Could you set down the full listing, unchanged?

_ _ _

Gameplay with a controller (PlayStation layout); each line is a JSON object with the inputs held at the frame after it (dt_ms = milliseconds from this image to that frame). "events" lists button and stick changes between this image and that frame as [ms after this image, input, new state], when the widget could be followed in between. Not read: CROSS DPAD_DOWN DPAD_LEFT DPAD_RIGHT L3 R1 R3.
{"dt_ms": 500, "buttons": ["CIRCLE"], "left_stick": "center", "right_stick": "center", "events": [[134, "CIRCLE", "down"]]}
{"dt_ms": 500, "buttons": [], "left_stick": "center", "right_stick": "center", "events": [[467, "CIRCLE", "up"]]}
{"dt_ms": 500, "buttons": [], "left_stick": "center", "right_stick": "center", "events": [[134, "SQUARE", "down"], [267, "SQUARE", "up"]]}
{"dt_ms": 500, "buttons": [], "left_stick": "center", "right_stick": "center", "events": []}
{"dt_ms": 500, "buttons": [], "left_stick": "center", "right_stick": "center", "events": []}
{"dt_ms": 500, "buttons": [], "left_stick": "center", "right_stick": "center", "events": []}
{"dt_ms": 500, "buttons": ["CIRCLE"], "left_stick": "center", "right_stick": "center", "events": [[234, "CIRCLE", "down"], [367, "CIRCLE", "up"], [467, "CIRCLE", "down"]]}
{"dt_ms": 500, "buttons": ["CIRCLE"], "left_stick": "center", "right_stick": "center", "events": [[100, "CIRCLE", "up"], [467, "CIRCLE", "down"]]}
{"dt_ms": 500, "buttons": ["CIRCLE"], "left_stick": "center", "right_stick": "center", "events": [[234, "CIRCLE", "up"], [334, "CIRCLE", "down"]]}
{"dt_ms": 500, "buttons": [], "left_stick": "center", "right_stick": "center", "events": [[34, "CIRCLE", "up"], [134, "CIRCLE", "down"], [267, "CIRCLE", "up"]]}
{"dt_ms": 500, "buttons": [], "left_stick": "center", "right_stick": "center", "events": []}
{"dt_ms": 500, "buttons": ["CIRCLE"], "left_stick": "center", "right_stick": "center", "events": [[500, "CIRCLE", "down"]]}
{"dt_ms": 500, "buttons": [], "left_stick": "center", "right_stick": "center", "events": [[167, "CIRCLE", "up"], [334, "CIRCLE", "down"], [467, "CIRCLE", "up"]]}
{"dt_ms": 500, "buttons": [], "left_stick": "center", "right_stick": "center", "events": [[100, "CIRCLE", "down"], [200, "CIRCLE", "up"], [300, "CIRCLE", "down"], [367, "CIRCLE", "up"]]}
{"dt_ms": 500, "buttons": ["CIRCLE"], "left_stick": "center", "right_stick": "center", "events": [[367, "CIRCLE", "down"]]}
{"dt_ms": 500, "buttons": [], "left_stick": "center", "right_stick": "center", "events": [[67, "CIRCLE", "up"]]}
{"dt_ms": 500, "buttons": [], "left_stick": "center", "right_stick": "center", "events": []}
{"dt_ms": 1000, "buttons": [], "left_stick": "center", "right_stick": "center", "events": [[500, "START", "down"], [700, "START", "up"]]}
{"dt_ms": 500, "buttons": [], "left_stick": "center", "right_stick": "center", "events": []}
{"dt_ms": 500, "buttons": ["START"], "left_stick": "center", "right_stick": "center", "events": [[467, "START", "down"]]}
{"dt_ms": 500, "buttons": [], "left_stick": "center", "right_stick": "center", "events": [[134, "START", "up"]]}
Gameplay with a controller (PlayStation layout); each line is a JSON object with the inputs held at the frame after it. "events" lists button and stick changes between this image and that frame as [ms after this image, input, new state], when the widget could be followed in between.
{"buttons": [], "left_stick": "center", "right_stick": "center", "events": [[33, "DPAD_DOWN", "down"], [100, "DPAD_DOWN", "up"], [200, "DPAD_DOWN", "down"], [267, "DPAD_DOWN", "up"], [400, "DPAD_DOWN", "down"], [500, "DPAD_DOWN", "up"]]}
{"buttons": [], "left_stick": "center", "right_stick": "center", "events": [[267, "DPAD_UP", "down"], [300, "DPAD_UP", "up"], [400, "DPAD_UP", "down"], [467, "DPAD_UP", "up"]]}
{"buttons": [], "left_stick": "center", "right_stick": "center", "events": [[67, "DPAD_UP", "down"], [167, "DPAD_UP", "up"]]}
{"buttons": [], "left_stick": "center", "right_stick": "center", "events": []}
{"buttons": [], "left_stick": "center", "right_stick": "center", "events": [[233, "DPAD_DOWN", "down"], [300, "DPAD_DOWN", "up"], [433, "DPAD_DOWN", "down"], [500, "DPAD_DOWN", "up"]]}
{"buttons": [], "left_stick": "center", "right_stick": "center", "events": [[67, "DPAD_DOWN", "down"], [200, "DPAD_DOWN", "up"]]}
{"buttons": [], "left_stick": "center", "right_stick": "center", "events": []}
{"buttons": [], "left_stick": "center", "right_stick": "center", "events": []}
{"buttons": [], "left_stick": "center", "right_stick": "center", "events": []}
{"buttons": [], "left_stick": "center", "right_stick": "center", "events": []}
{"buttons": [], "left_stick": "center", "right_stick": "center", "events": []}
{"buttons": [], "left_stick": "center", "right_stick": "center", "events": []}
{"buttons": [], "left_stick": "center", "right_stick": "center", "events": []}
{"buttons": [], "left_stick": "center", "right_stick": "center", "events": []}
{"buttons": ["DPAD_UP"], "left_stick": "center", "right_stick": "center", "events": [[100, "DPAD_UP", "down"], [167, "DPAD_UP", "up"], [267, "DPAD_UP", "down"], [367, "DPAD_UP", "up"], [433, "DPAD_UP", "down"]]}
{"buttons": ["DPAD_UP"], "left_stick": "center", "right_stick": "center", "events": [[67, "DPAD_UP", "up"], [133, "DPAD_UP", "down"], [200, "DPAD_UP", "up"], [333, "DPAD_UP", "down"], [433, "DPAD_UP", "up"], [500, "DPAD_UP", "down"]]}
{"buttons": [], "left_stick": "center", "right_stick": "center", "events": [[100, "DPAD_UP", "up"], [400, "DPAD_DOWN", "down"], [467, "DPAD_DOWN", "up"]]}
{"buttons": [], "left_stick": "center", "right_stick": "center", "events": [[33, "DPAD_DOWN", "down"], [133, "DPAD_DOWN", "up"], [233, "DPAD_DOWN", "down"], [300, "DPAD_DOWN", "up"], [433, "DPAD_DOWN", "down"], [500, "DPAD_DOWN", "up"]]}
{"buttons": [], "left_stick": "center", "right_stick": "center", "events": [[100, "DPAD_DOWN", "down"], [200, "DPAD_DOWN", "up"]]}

_ _ _

# Your solution
Gameplay with a controller (PlayStation layout); each line is a JSON object with the inputs held at the frame after it (dt_ms = milliseconds from this image to that frame). "events" lists button and stick changes between this image and that frame as [ms after this image, input, new state], when the widget could be followed in between. Not read: CROSS DPAD_DOWN DPAD_LEFT DPAD_RIGHT L3 R1 R3.
{"dt_ms": 500, "buttons": ["CIRCLE"], "left_stick": "center", "right_stick": "center", "events": [[134, "CIRCLE", "down"]]}
{"dt_ms": 500, "buttons": [], "left_stick": "center", "right_stick": "center", "events": [[467, "CIRCLE", "up"]]}
{"dt_ms": 500, "buttons": [], "left_stick": "center", "right_stick": "center", "events": [[134, "SQUARE", "down"], [267, "SQUARE", "up"]]}
{"dt_ms": 500, "buttons": [], "left_stick": "center", "right_stick": "center", "events": []}
{"dt_ms": 500, "buttons": [], "left_stick": "center", "right_stick": "center", "events": []}
{"dt_ms": 500, "buttons": [], "left_stick": "center", "right_stick": "center", "events": []}
{"dt_ms": 500, "buttons": ["CIRCLE"], "left_stick": "center", "right_stick": "center", "events": [[234, "CIRCLE", "down"], [367, "CIRCLE", "up"], [467, "CIRCLE", "down"]]}
{"dt_ms": 500, "buttons": ["CIRCLE"], "left_stick": "center", "right_stick": "center", "events": [[100, "CIRCLE", "up"], [467, "CIRCLE", "down"]]}
{"dt_ms": 500, "buttons": ["CIRCLE"], "left_stick": "center", "right_stick": "center", "events": [[234, "CIRCLE", "up"], [334, "CIRCLE", "down"]]}
{"dt_ms": 500, "buttons": [], "left_stick": "center", "right_stick": "center", "events": [[34, "CIRCLE", "up"], [134, "CIRCLE", "down"], [267, "CIRCLE", "up"]]}
{"dt_ms": 500, "buttons": [], "left_stick": "center", "right_stick": "center", "events": []}
{"dt_ms": 500, "buttons": ["CIRCLE"], "left_stick": "center", "right_stick": "center", "events": [[500, "CIRCLE", "down"]]}
{"dt_ms": 500, "buttons": [], "left_stick": "center", "right_stick": "center", "events": [[167, "CIRCLE", "up"], [334, "CIRCLE", "down"], [467, "CIRCLE", "up"]]}
{"dt_ms": 500, "buttons": [], "left_stick": "center", "right_stick": "center", "events": [[100, "CIRCLE", "down"], [200, "CIRCLE", "up"], [300, "CIRCLE", "down"], [367, "CIRCLE", "up"]]}
{"dt_ms": 500, "buttons": ["CIRCLE"], "left_stick": "center", "right_stick": "center", "events": [[367, "CIRCLE", "down"]]}
{"dt_ms": 500, "buttons": [], "left_stick": "center", "right_stick": "center", "events": [[67, "CIRCLE", "up"]]}
{"dt_ms": 500, "buttons": [], "left_stick": "center", "right_stick": "center", "events": []}
{"dt_ms": 1000, "buttons": [], "left_stick": "center", "right_stick": "center", "events": [[500, "START", "down"], [700, "START", "up"]]}
{"dt_ms": 500, "buttons": [], "left_stick": "center", "right_stick": "center", "events": []}
{"dt_ms": 500, "buttons": ["START"], "left_stick": "center", "right_stick": "center", "events": [[467, "START", "down"]]}
{"dt_ms": 500, "buttons": [], "left_stick": "center", "right_stick": "center", "events": [[134, "START", "up"]]}
Gameplay with a controller (PlayStation layout); each line is a JSON object with the inputs held at the frame after it. "events" lists button and stick changes between this image and that frame as [ms after this image, input, new state], when the widget could be followed in between.
{"buttons": [], "left_stick": "center", "right_stick": "center", "events": [[33, "DPAD_DOWN", "down"], [100, "DPAD_DOWN", "up"], [200, "DPAD_DOWN", "down"], [267, "DPAD_DOWN", "up"], [400, "DPAD_DOWN", "down"], [500, "DPAD_DOWN", "up"]]}
{"buttons": [], "left_stick": "center", "right_stick": "center", "events": [[267, "DPAD_UP", "down"], [300, "DPAD_UP", "up"], [400, "DPAD_UP", "down"], [467, "DPAD_UP", "up"]]}
{"buttons": [], "left_stick": "center", "right_stick": "center", "events": [[67, "DPAD_UP", "down"], [167, "DPAD_UP", "up"]]}
{"buttons": [], "left_stick": "center", "right_stick": "center", "events": []}
{"buttons": [], "left_stick": "center", "right_stick": "center", "events": [[233, "DPAD_DOWN", "down"], [300, "DPAD_DOWN", "up"], [433, "DPAD_DOWN", "down"], [500, "DPAD_DOWN", "up"]]}
{"buttons": [], "left_stick": "center", "right_stick": "center", "events": [[67, "DPAD_DOWN", "down"], [200, "DPAD_DOWN", "up"]]}
{"buttons": [], "left_stick": "center", "right_stick": "center", "events": []}
{"buttons": [], "left_stick": "center", "right_stick": "center", "events": []}
{"buttons": [], "left_stick": "center", "right_stick": "center", "events": []}
{"buttons": [], "left_stick": "center", "right_stick": "center", "events": []}
{"buttons": [], "left_stick": "center", "right_stick": "center", "events": []}
{"buttons": [], "left_stick": "center", "right_stick": "center", "events": []}
{"buttons": [], "left_stick": "center", "right_stick": "center", "events": []}
{"buttons": [], "left_stick": "center", "right_stick": "center", "events": []}
{"buttons": ["DPAD_UP"], "left_stick": "center", "right_stick": "center", "events": [[100, "DPAD_UP", "down"], [167, "DPAD_UP", "up"], [267, "DPAD_UP", "down"], [367, "DPAD_UP", "up"], [433, "DPAD_UP", "down"]]}
{"buttons": ["DPAD_UP"], "left_stick": "center", "right_stick": "center", "events": [[67, "DPAD_UP", "up"], [133, "DPAD_UP", "down"], [200, "DPAD_UP", "up"], [333, "DPAD_UP", "down"], [433, "DPAD_UP", "up"], [500, "DPAD_UP", "down"]]}
{"buttons": [], "left_stick": "center", "right_stick": "center", "events": [[100, "DPAD_UP", "up"], [400, "DPAD_DOWN", "down"], [467, "DPAD_DOWN", "up"]]}
{"buttons": [], "left_stick": "center", "right_stick": "center", "events": [[33, "DPAD_DOWN", "down"], [133, "DPAD_DOWN", "up"], [233, "DPAD_DOWN", "down"], [300, "DPAD_DOWN", "up"], [433, "DPAD_DOWN", "down"], [500, "DPAD_DOWN", "up"]]}
{"buttons": [], "left_stick": "center", "right_stick": "center", "events": [[100, "DPAD_DOWN", "down"], [200, "DPAD_DOWN", "up"]]}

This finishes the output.